Am Donnerstag, den 09. November 2023, fand in der Orangerie der Vortrag über kulturwissenschaftliche Pflanzenstudien „The Plant Horror Picture Show: Vom Paradiesgärtlein zur grünen Hölle“ von Dr. Judith Elisabeth Weiss statt.
Das Reich der Flora sorgt seit jeher für glückhafte Momente. So gilt der Garten als Paradebeispiel des harmonischen Miteinanders von Pflanzen, Tieren und Menschen, die das Refugium bewohnen. Gärten verströmen Ruhe und Frieden und verheißen mit ihrer Farbenpracht, ihren Blumendüften und frischen Gräsern Lebendigkeit und Glück. Sie eröffnen Räume des Staunens und der Kontemplation. Dabei entfaltet sich das Naturschöne als exemplarische Erfahrung eines gelingenden Lebens. Doch wie zuverlässig ist der eingezäunte Ort der guten Natur? Mit Blick in die Kulturgeschichte zeigt sich jenseits des Gartenzauns eine ganz andere Geschichte der Verflechtung von Pflanzen und Menschen: Literatur, Film und Kunst ergänzen die schöne Blume und die gute Natur um das Bedrohliche und Heimtückische. Sie lassen Pflanzen wuchern, die sich fortbewegen, die verführen, jagen, fressen und töten. Diese werden schlicht zu „Blumen des Bösen“, wie sich der Verlust des paradiesischen Heils- und Glücksversprechens mit Charles Baudelaire umschreiben lässt. Mit Beispielen aus den Künsten beleuchtet der Vortrag, wie unsere Hingabe an Schönheit und Zartheit mit Momenten der Obsession, der Zerstörung und des Verlusts zusammenhängt.
Zur Vortragsreihe „Kulturwissenschaftliche Pflanzenstudien“:
Die wissenschaftliche Beschäftigung mit Pflanzen ist längst nicht mehr allein Sache von Botanikerinnen. Auch die Literatur- und Kultwissenschaften nutzen mittlerweile neue botanische und philosophische Erkenntnisse, um etablierte Sichtweisen auf Pflanzen zu hinterfragen und auf dieser Grundlage die Rolle von Pflanzen in literarischen Texten und anderen kulturellen Medien in den Blick zu nehmen. Die Critical Plant Studies stellen so einen wesentlichen Beitrag der Geisteswissenschaften dar, das Verhältnis zwischen Menschen und anderen Lebewesen neu zu denken und zeigen beispielhaft, wie künstlerische Ausdrucksformen in Zeiten des globalen Klimawandels und der Zerstörung von Artenvielfalt dazu beitragen können, Zukunft und Zusammenleben (neu/anders) zu denken.
Referentin Dr.

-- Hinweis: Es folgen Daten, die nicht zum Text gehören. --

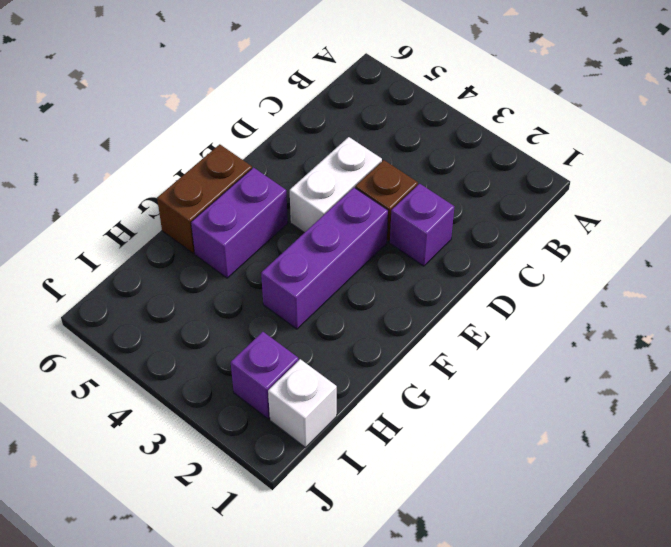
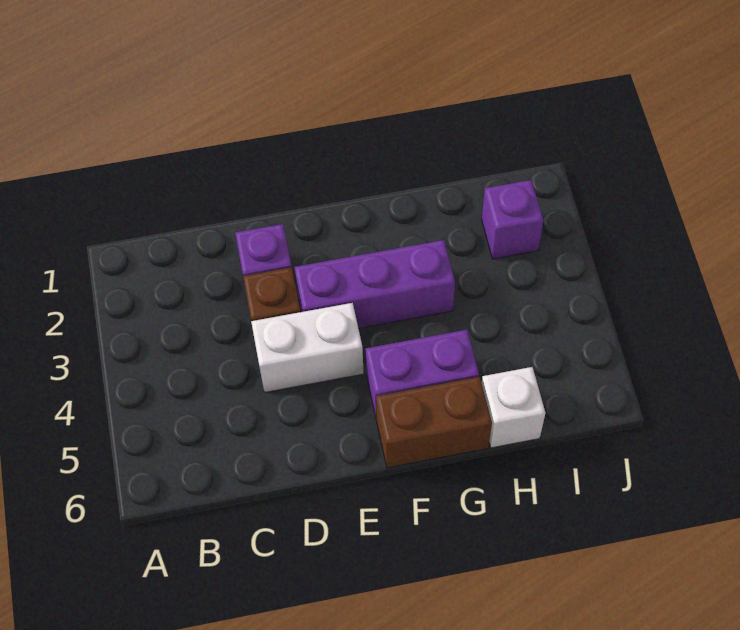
white brick I1 level 1 -> white brick H6 level 1

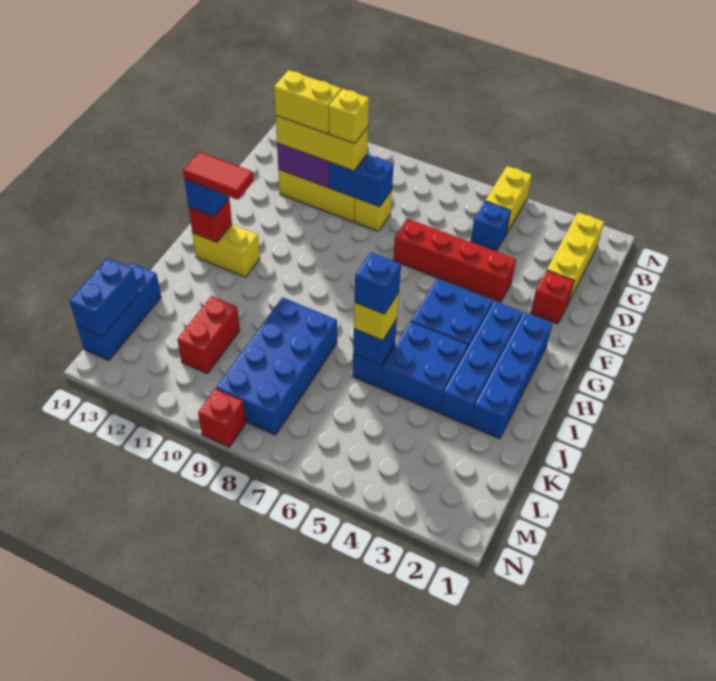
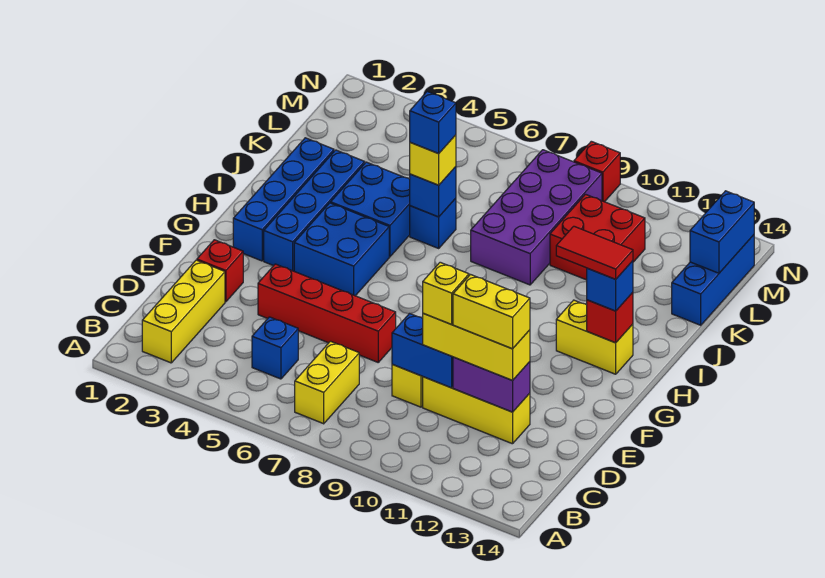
yellow brick A5:B5 level 1 -> yellow brick B7:C7 level 1
blue brick J8:M9 level 1 -> purple brick J8:M9 level 1
red brick K11:L11 level 1 -> red brick K10:L11 level 1

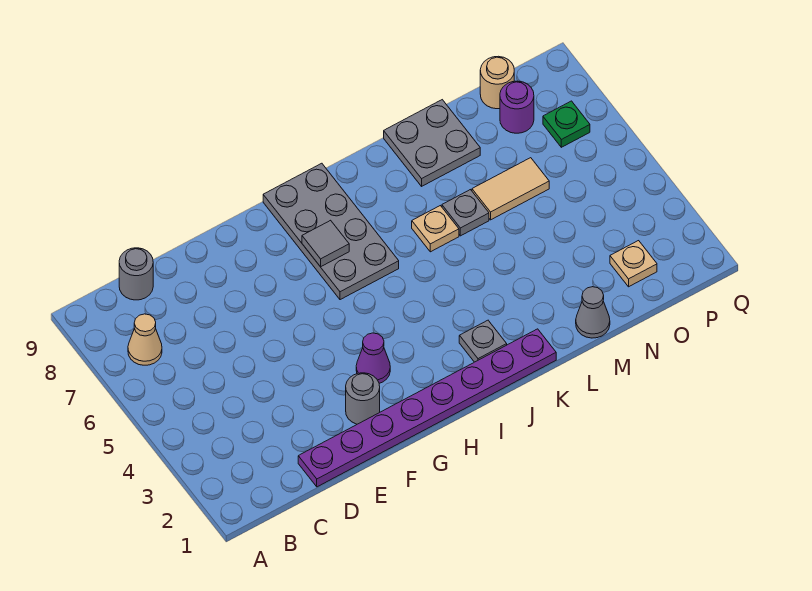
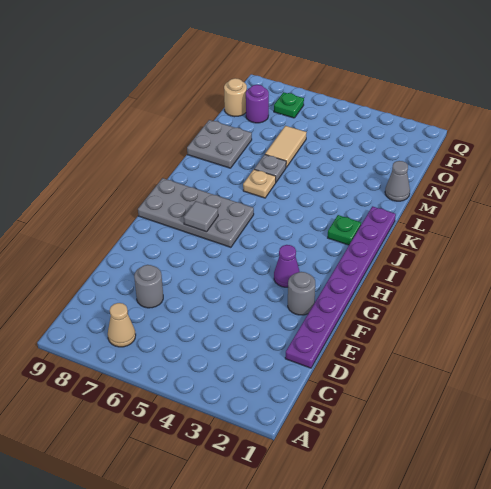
grey round brick C9 level 1 -> grey round brick D7 level 1
grey plate J2 level 1 -> green plate J2 level 1
tan plate O2 level 1 -> none

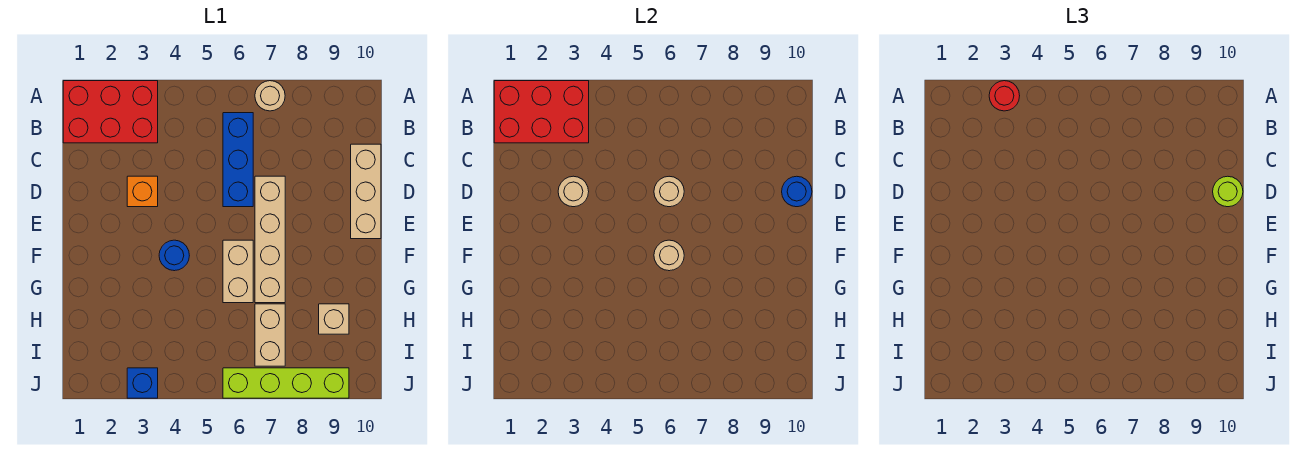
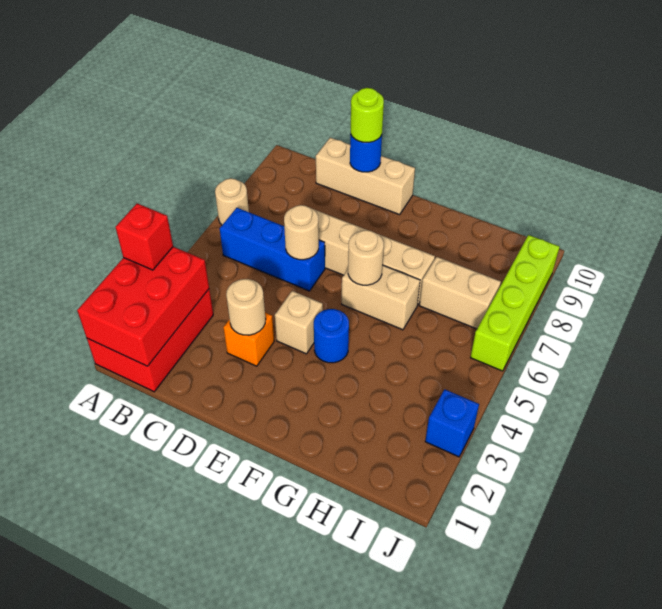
red round brick A3 level 3 -> red brick A3 level 3
tan brick H9 level 1 -> tan brick E4 level 1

Judith Elisabeth Weiss ist promovierte Kunsthistorikerin und Ethnologin und Autorin des Buchs „Disziplinierung der Pflanzen. Bildvorlagen zwischen Ästhetik und Zweck“ (2020).
Die Vortragsreihe wird in Kooperation mit Frau Prof. Dr. Birgit Spengler, Bergische Universität Wuppertal, Fakultät 1, Amerikanistische Literaturwissenschaft, durchgeführt und 2024 fortgesetzt.